Je n’ai pas le souvenir d’une vraie conversation entre Maman et sa mère dans leur langue natale (Maman n’en connaissait guère la grammaire, et son vocabulaire avait dû rester limité). Je n’ai pas vu non plus à la maison de livre ou de magazine dans cette langue. Cependant celle-ci était restée vivante chez les Delpy, où elle fonctionnait un peu comme ces langages codés inventés par les enfants pour que personne d’autre qu’eux ne puisse comprendre. Il était très pratique d’échanger ainsi quelques mots, un  seul parfois, même en présence de tiers, pour commenter une scène amusante ou choquante, pour exprimer une  émotion, ou pour évoquer un secret partagé.

De même qu’arrivait de temps en temps de Corse un peu de charcuterie ou de la farine de châtaigne, de Slavonie nous venaient des cœurs en pain d’épices, recouverts d’un glaçage de couleur rouge et décorés de motifs en sucre blanc, parfois agrémentés de rubans, voire, au centre, d’un miroir. Ces biscuits n’avaient pas vocation  à être mangés mais à servir de décoration, à porter bonheur.

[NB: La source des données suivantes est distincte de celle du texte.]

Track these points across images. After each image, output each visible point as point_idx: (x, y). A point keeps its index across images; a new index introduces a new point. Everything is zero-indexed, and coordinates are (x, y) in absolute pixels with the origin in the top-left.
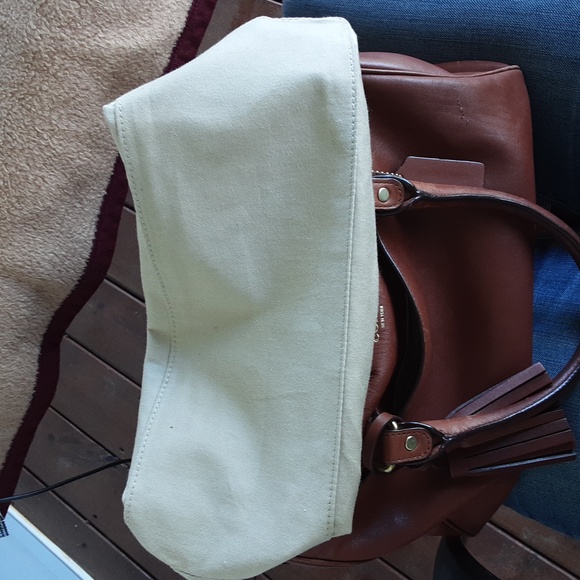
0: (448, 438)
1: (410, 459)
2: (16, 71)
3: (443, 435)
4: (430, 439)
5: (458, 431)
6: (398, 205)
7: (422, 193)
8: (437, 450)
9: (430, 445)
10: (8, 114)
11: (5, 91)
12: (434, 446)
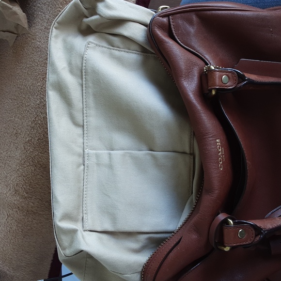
0: (265, 231)
1: (241, 244)
2: (44, 68)
3: (262, 229)
4: (254, 231)
5: (271, 227)
6: (233, 86)
7: (249, 79)
8: (258, 238)
9: (254, 235)
10: (42, 88)
11: (40, 77)
12: (256, 236)
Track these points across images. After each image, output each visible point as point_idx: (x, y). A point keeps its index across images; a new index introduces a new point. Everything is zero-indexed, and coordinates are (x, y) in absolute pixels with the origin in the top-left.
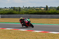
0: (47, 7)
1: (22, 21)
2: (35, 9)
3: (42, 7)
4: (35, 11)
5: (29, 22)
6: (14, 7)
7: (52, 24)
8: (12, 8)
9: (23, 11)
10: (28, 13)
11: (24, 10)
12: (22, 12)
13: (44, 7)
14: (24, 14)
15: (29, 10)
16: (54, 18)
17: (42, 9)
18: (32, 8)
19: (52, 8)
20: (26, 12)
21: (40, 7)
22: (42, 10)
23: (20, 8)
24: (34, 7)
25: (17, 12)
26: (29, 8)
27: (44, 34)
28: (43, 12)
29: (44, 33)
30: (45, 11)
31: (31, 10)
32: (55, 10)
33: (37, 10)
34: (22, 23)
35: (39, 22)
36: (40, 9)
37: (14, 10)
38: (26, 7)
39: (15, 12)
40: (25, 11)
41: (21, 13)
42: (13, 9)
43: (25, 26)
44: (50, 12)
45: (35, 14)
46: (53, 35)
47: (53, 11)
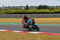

À Noël nous avions droit à des opanke, souples chaussons de cuir et de laine, également typiques. Un lien musical avait également été conservé, grâce à une série de disques 78 tours qui offraient toute une  collection de kolos, ces danses en rond au rythme vif accompagnées notamment de la tambouritsa (malgré son nom, une sorte de petite mandoline), et il y avait aussi ce qui est peut-être, avec « Une souris verte » et « Au clair de la lune », la plus ancienne chanson dont nous gardons le souvenir, Tamo  daleko, que Maman jouait et chantait volontiers. Chant  d’exil serbe (Là-bas loin, loin de la mer, là-bas est mon village, là-bas est mon amour…), il avait été composé en 1916, au lendemain de la retraite du vieux roi Pierre et de ses troupes à travers les montagnes albanaises pour rejoindre les forces alliées.

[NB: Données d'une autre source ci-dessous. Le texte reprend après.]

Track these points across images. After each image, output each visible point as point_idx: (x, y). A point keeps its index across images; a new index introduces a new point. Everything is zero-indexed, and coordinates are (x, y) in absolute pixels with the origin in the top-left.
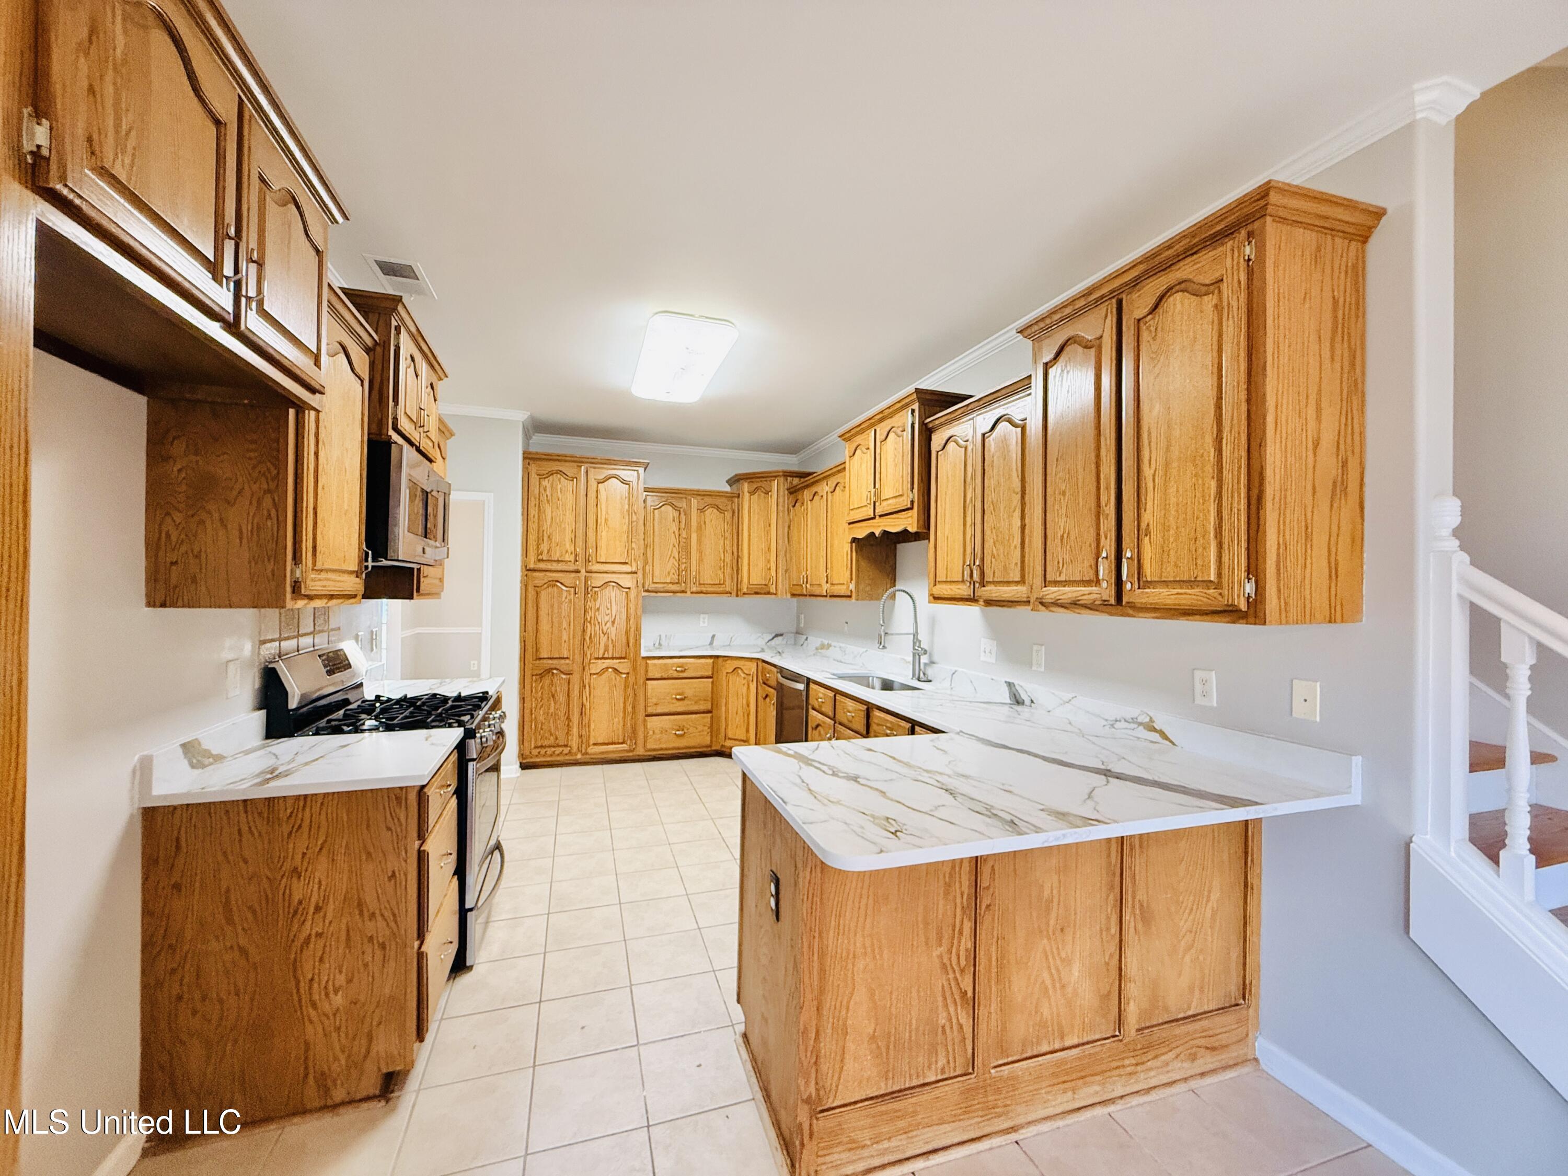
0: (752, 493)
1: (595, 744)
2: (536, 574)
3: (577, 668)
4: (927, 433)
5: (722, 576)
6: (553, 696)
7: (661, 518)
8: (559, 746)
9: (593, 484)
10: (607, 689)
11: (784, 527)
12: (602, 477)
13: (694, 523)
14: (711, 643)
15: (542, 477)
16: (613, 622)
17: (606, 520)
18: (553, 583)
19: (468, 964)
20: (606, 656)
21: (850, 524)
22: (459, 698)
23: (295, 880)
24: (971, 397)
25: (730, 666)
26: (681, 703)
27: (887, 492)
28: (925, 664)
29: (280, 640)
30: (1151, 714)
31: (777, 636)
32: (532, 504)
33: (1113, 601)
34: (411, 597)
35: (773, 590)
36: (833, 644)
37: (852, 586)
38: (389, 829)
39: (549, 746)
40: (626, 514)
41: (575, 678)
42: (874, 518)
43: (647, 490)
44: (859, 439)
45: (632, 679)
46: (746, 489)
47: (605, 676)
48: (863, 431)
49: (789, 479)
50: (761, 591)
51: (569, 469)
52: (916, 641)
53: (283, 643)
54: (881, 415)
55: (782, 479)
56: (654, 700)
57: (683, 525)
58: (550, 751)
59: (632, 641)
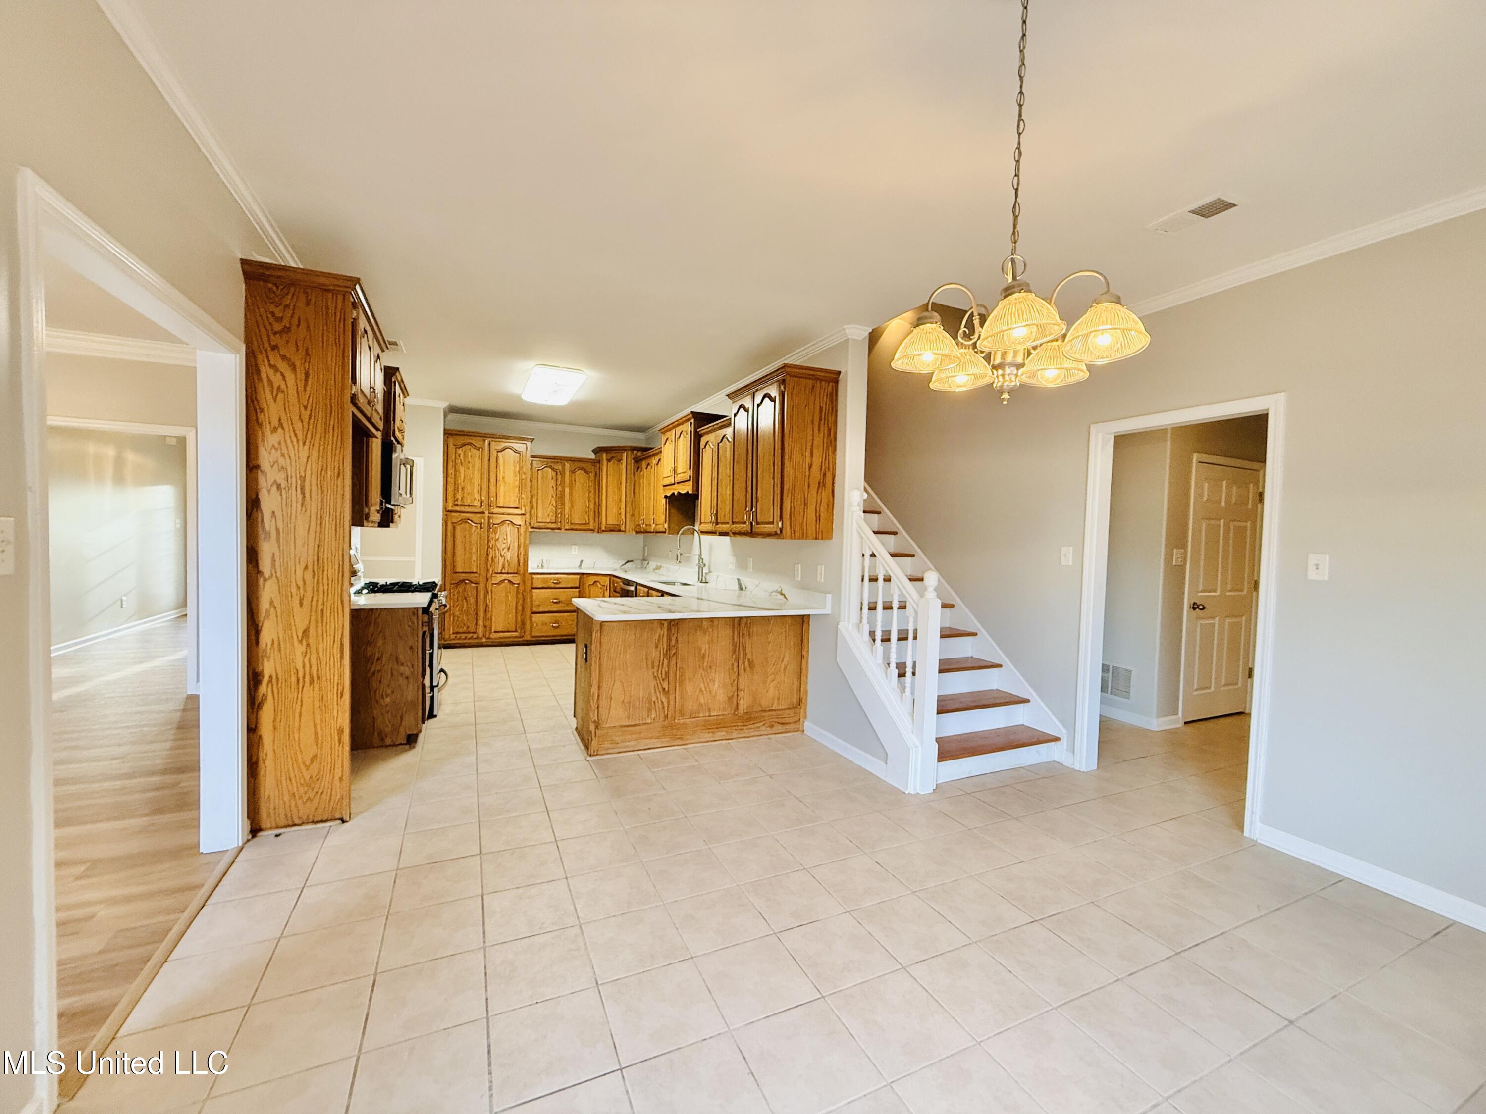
0: (609, 461)
1: (495, 632)
2: (453, 514)
3: (482, 580)
4: (697, 437)
5: (587, 518)
6: (466, 598)
7: (543, 478)
8: (469, 633)
9: (494, 453)
10: (504, 594)
11: (630, 485)
12: (500, 448)
13: (567, 481)
14: (580, 566)
15: (457, 447)
16: (508, 549)
17: (503, 478)
18: (465, 521)
19: (435, 714)
20: (503, 571)
21: (663, 487)
22: (421, 584)
25: (591, 580)
26: (558, 605)
28: (706, 573)
30: (782, 587)
31: (628, 562)
32: (450, 465)
33: (749, 531)
35: (623, 528)
36: (663, 565)
37: (666, 526)
39: (463, 633)
40: (518, 473)
41: (481, 587)
42: (674, 484)
43: (532, 456)
44: (668, 434)
45: (521, 588)
46: (605, 458)
47: (502, 585)
48: (670, 430)
49: (635, 452)
50: (615, 529)
51: (477, 442)
52: (701, 558)
54: (677, 423)
55: (629, 452)
56: (537, 603)
57: (559, 482)
59: (522, 562)
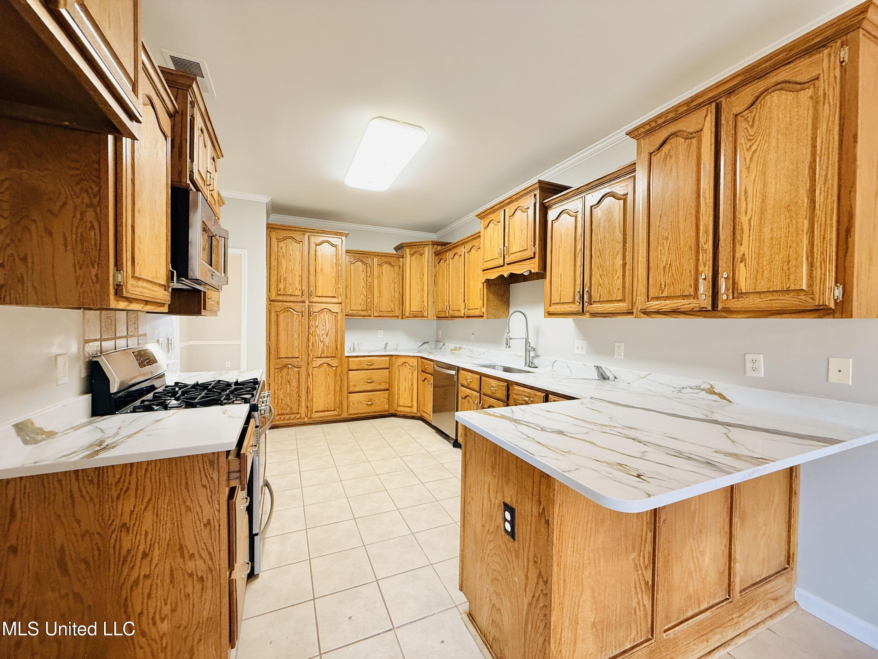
0: (412, 255)
1: (316, 412)
2: (276, 303)
3: (304, 364)
4: (544, 209)
5: (393, 306)
6: (289, 382)
7: (355, 270)
8: (293, 414)
9: (313, 246)
10: (323, 376)
11: (432, 276)
12: (318, 242)
13: (376, 274)
14: (385, 348)
15: (279, 240)
16: (327, 335)
17: (322, 269)
18: (287, 310)
19: (255, 573)
20: (323, 356)
21: (484, 270)
22: (237, 383)
23: (124, 533)
24: (570, 188)
25: (400, 361)
26: (370, 385)
27: (515, 248)
28: (533, 357)
29: (101, 340)
30: (712, 383)
31: (424, 343)
32: (273, 258)
33: (710, 308)
34: (199, 313)
35: (425, 314)
36: (463, 347)
37: (484, 310)
38: (204, 486)
39: (287, 414)
40: (334, 265)
41: (303, 370)
42: (503, 266)
43: (348, 252)
44: (491, 217)
45: (339, 370)
46: (408, 253)
47: (322, 368)
48: (494, 212)
49: (435, 246)
50: (418, 315)
51: (297, 236)
52: (527, 342)
53: (103, 343)
54: (509, 200)
55: (431, 246)
56: (353, 383)
57: (369, 274)
58: (287, 417)
59: (339, 346)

Pour en terminer avec ce qui nous rattachait, si peu que ce soit, à nos origines croates j’évoquerai les seules choses qui remontaient à l’époque où notre grand-mère vivait encore dans son pays natal. D’abord une partie de son trousseau, confectionné par elle à Zemun au début des années 1920 (elle était couturière), sous forme de nappes et de serviettes de table dans une magnifique toile écrue superbement brodée de ses initiales, le J et le K (pour Julijana Komesarović), dont elle dressait la table pour Noël ou en d’autres grandes occasions. Ces pièces qui vont bientôt avoir cent ans d’âge sont conservées par Albert, mais elles ne sortent plus guère de leur tiroir.

    Ensuite un objet apparemment insignifiant, rangé dans un placard ou posé sur une étagère de la cuisine de Mameu et auquel nous ne prenions pas garde, mais qui se trouve être la seule chose provenant de Drenovci, où elle était née. Il s’agit d’un petit mortier tout simple avec son pilon, tous deux en cuivre ou dans un alliage de cuivre. Maman m’a dit qu’il était l’œuvre du forgeron du village. Malheureusement il ne comporte ni marque ni inscription. Toutefois son origine est, pensons-nous, parfaitement confirmée par d’autres modèles très similaires découverts sur Internet, qui proviennent des mêmes régions, aux confins de la Hongrie. Cet objet unique, quoique sans signe distinctif, est aujourd’hui chez moi.

     On peut relever enfin que Maman était moins proche de ses origines purement françaises du côté de Grand- papa, familles de souche paysanne ayant essaimé en Algérie depuis déjà longtemps. Leurs patronymes nous étaient familiers (on devait les mentionner à l’occasion autour de nous, et de lointains cousins que nous ne connaissions pas les portaient encore).

Nous savions seulement que l’Ariège et la Drôme avaient été les régions d’origine, respectivement, des Delpy et des Jacquet,  mais à peu près rien de plus.